Coming from a family of entrepreneurs, Scholars Education Centre franchisee Abrar Hussain always dreamed of owning a business one day. “I’d always wanted to be my own boss so I could see the fruition of my efforts more quickly,” he explains. “Franchising seemed stable. It works well if you want structure and a proven business model.”
After completing his MBA, Hussain worked in business IT and as a business consultant. Still set on business ownership, he attended a number of franchise shows over the years, initially focusing his search on consulting businesses.
After doing more research, however, he became interested in the tutoring industry. “Tutoring is still an evolving business in its nascency in Canada,” he explains. Not only that, it was an industry he felt passionate about. “I wanted to have a business with a purpose that would allow me to give back to the community.”
After meeting a representative from Scholars Education Centre at the FranchiseCanada Show in 2012, Hussain took an interest in the franchise and set out to do his due diligence. “The more I started digging, the more it made sense,” he says. “They’ve been operating in Ontario for a long period of time so they have a very good model.” He liked that the system was developed in Canada by Canadian teachers. “Their program was created in conjunction with the school curriculum so you can provide a high level of support to students.”
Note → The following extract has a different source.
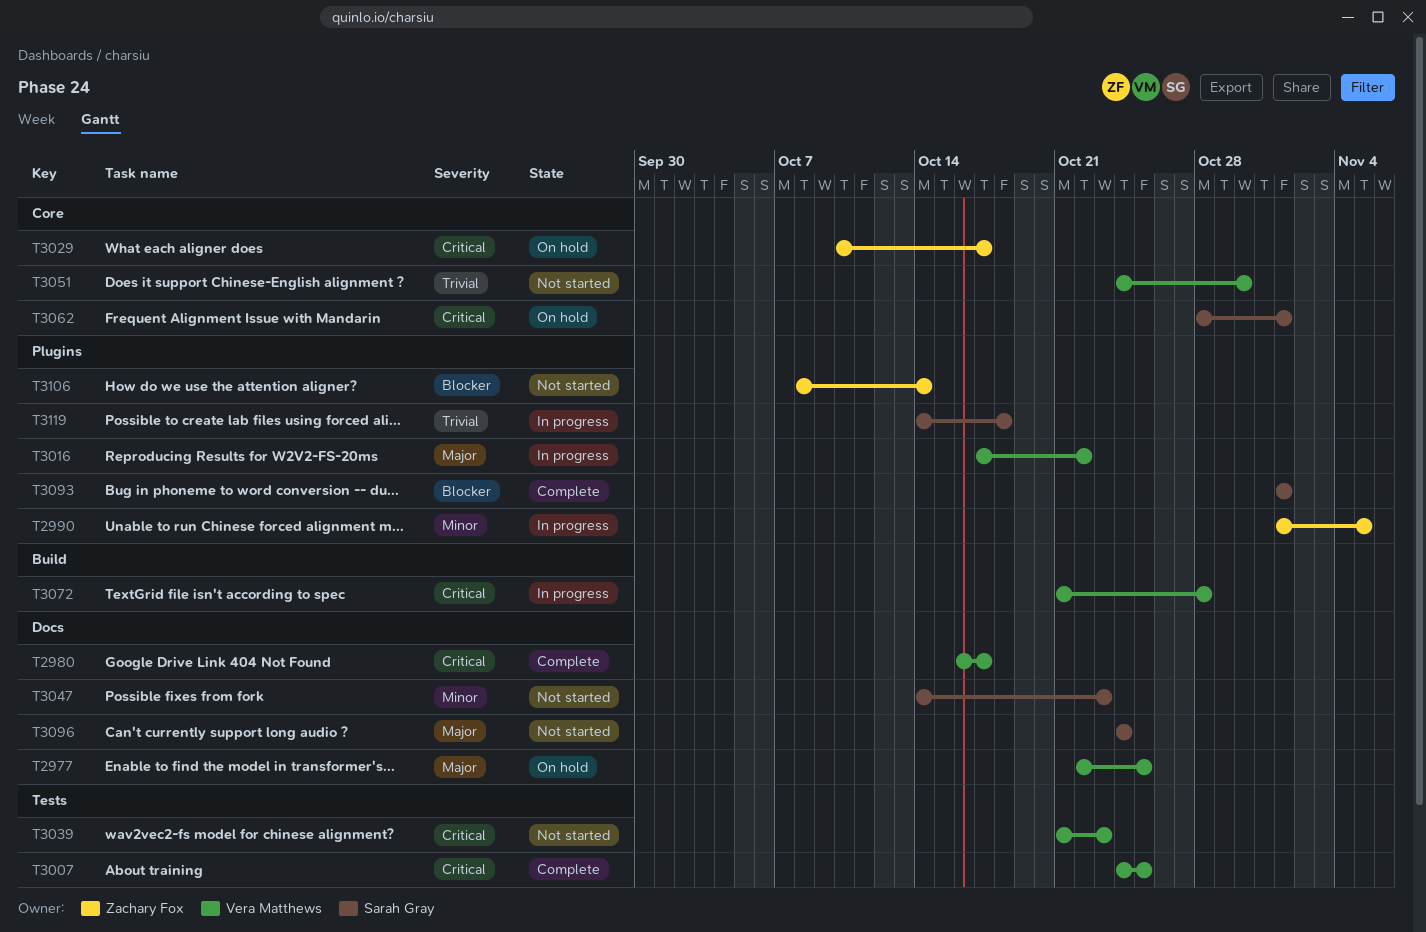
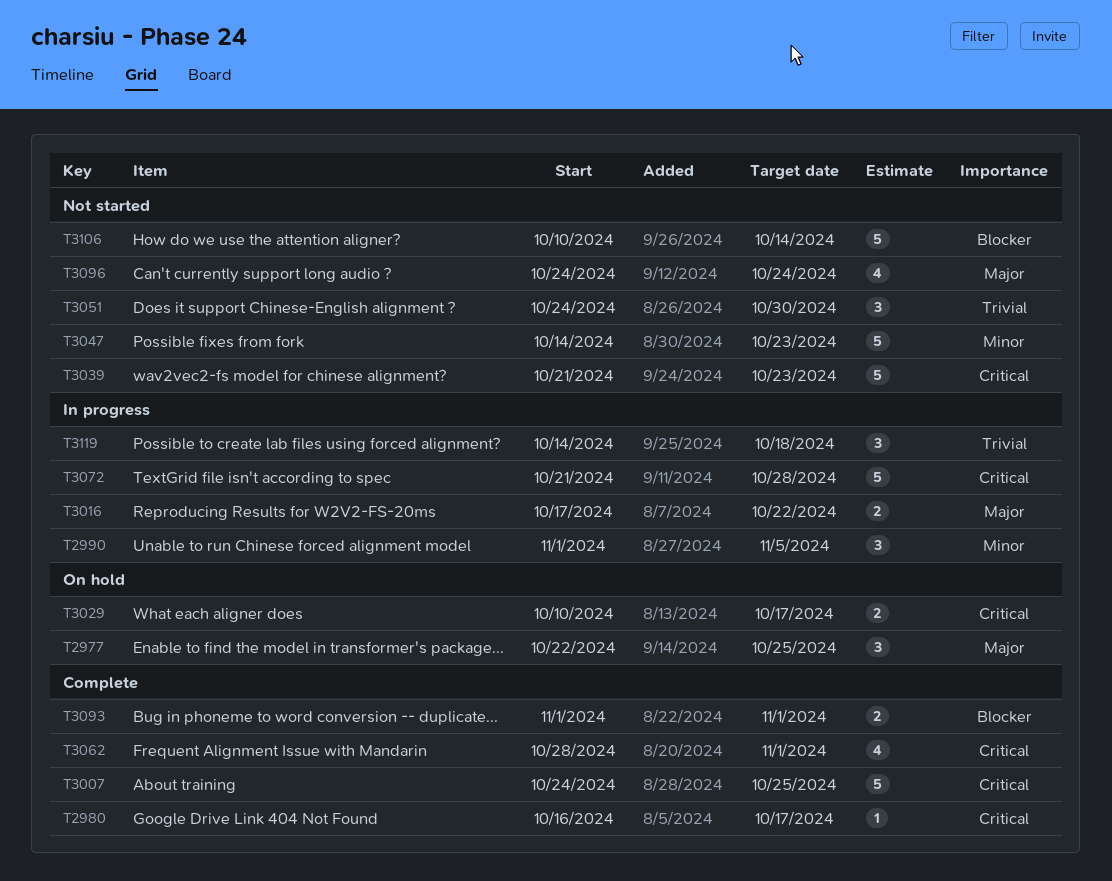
T3062, status: On hold -> Complete
T3106, start: Oct 8 -> Oct 10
Hussain opened his location in 2012 in Mississauga and says his favourite part of operating a tutoring franchise is seeing the difference he makes in students’ lives. He cites the example of one student who was struggling with math but ended up liking it so much, he wanted to continue his studies over the holidays. “Making them love learning, making them understand that math or any other subject is not ominous, it’s not something they cannot understand; this is something they take with them throughout their lives.”
Hussain says prospective franchisees should conduct thorough research before investing in a franchise, just as he did. “Find out about the market, the industry and then the local available market and what the franchisor is offering.”
In addition to market research, he says self-assessment is also key. “A franchise gives you an established system but they can’t make you love the business. Unless you love the industry you’re in, it doesn’t make sense.” He also says to know what you can afford so you don’t waste time researching opportunities that are beyond your price range.
His advice to new franchisees is to be hands-on in running your franchise before delegating to staff, at least in the beginning. “Do it yourself to begin with before you hand over the reins.”
Once up and running, he says franchisees should take full advantage of the franchisor’s resources and expertise. “You have huge support whenever you’re trying out anything. Whether it’s ad planning or seasonal planning, they have done it with others over and over again. That’s something I draw on from the backend office support.”
For example, he says he was able to turn to head office for advice on advertising and hiring when he hit his first busy back-to-school season. He says the support provided is one of the biggest advantages of being a franchisee. “Head office support is extensive,” he says. “Everybody is very well tuned to making sure every single location is successful.”